Pintman №3 and I were recently chatting about The Bleeding Horse and immediately we were in agreement that it was a pub which we both certainly liked. Its abundance of differently shaped, sized, and lit spaces give it a wide appeal and its historical chops are, of course – an advantage. Not only does the pub have age and name at its disposal to pique history gluttons, but it also has plenty of ties to Literature – James Clarence Mangan is said to have frequented the place and it gets a mention in the grandest of Dublin texts – Ulysses. It’s also cited in Donleavy’s Gingerman.
Speaking some more about the place, we did note one feature which we’d mark the pub down on and that was the expanse of the large, centre-located bar. Mulling this over, we compared it to Synott’s of Stephen’s Green – their’s being the most extreme example of over-allocation of bar space. Though we were in agreement that The Bleeding Horse wasn’t that far gone. Naturally enough, after that, chat mutated to talk of large bars in general. We wondered if our unease with them related to some subconscious awareness of longer beer lines and their inherent susceptibility to the production of poorer pints, in comparison to their shorter counterparts.

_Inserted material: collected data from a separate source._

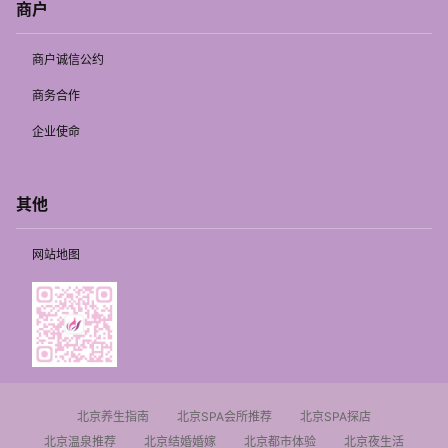
商户
商户诚信公约
商务合作
企业使命
其他
网站地图
北京养生指南
北京SPA会所推荐
北京SPA探店
北京温泉推荐
北京结婚婚嫁
北京都市体验
北京夜生活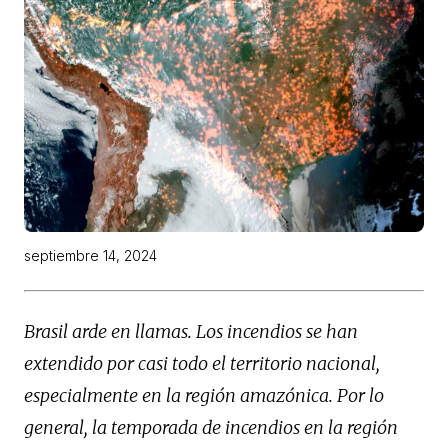
septiembre 14, 2024
Brasil arde en llamas. Los incendios se han
extendido por casi todo el territorio nacional,
especialmente en la región amazónica. Por lo
general, la temporada de incendios en la región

We also pondered the phenomenon of larger bars not usually increasing the speed at which you could obtain a pint, suggesting that there may be complex mathematics at play behind the scenes there. But that’s definitely one to work out over a pint and with a few betting slips and bookie’s pencils.
The Bleeding Horse really is understated in comparison to some of the pubs in our city, whose owners (or PR agencies) are only too happy to fabricate some bespoke bollocks to tie in with their “image” and sell you sugar-laden, low abv cocktails. The pub is a good one, and an infinitely better choice to drink in over its newest neighbour. And while we can’t speak for the quality or the price of the pint at this minute, given the gap between present times and our last visit, we certainly would have no hesitation in returning to suss this out. And we might just.
Post Script: And just might, we did. A recent visit to the pub gave us the current price (late 2021) of €5.50 for a pint of Guinness, and a more than acceptable one it was too.